Your instructions — The lines of the records that include "over" should all be copied.

═════ Provided information ═════

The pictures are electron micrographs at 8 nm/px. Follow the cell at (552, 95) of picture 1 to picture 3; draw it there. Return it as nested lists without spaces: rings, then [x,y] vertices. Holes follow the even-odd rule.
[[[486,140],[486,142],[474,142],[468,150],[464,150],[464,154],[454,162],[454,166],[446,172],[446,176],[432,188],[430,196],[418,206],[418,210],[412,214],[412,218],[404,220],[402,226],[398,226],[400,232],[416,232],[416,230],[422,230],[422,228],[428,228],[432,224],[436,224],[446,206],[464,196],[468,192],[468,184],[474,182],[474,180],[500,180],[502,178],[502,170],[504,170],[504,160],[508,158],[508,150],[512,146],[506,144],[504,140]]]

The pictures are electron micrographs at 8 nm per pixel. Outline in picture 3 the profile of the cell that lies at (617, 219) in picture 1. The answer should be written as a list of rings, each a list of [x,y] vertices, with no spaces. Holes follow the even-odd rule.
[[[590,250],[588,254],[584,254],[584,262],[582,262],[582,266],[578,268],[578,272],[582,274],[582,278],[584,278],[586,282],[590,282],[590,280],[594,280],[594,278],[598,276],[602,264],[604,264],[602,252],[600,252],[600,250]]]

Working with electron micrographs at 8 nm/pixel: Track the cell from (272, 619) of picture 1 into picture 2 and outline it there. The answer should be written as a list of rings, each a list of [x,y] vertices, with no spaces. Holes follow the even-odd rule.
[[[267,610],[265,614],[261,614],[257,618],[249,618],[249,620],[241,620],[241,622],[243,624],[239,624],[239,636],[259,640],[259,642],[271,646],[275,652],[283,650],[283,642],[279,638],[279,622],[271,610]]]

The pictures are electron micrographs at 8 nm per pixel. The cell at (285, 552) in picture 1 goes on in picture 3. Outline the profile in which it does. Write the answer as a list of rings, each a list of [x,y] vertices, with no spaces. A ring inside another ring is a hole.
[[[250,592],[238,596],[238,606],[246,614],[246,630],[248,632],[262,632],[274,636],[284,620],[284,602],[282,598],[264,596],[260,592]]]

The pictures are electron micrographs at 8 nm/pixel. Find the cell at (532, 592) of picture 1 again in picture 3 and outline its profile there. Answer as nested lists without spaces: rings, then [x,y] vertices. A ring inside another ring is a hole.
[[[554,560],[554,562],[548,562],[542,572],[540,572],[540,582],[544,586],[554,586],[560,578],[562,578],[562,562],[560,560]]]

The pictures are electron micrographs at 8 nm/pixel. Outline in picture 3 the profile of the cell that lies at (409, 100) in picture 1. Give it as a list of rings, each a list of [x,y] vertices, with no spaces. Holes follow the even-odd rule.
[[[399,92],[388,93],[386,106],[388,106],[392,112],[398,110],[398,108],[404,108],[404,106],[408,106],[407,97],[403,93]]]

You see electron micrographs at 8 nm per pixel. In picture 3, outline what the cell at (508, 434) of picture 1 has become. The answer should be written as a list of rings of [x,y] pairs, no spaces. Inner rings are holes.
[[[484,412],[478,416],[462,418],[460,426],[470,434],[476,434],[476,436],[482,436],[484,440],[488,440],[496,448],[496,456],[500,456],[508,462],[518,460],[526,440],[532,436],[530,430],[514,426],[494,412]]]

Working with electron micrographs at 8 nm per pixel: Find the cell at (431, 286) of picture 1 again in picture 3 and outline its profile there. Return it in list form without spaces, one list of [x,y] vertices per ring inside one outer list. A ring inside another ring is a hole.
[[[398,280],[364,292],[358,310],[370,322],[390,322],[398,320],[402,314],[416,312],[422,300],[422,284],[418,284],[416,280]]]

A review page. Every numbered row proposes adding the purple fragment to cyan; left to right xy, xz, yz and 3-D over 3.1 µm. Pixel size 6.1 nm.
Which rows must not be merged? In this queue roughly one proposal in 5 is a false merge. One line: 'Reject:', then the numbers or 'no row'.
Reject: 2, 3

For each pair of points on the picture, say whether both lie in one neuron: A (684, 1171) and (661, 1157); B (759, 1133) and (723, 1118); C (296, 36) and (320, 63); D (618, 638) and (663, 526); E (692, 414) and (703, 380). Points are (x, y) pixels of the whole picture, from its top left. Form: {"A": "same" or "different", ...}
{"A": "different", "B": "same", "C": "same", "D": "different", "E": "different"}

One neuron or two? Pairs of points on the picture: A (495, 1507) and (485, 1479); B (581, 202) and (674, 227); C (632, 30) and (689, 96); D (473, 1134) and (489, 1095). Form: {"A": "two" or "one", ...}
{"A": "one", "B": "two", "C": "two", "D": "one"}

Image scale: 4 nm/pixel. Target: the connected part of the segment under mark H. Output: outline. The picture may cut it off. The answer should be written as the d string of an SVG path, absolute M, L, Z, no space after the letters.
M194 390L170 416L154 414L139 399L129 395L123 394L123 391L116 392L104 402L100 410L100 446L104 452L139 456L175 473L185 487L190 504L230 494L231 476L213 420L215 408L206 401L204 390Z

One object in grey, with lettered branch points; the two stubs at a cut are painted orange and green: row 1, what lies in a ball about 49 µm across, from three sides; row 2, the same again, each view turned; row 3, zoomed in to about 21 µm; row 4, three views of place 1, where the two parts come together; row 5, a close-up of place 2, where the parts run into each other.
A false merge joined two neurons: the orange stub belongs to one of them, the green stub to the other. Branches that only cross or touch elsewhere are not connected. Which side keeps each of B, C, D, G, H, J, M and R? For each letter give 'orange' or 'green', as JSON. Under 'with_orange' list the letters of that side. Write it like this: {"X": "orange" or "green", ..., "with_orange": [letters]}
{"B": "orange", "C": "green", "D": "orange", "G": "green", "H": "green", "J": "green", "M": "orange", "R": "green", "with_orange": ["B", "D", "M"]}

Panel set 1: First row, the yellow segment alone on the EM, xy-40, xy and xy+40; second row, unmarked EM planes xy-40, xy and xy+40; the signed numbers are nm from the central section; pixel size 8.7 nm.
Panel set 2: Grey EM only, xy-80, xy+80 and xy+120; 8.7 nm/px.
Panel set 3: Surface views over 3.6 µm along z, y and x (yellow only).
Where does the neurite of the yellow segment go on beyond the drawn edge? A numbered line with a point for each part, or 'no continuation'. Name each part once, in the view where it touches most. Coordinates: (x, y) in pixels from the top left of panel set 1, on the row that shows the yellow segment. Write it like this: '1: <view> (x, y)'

═════

Response to this exercise —
A review page. Every numbered row proposes adding the purple fragment to cyan; left to right xy, xz, yz and 3-D over 3.1 µm. Pixel size 6.1 nm.
Panel set 3: Surface views over 3.6 µm along z, y and x (yellow only).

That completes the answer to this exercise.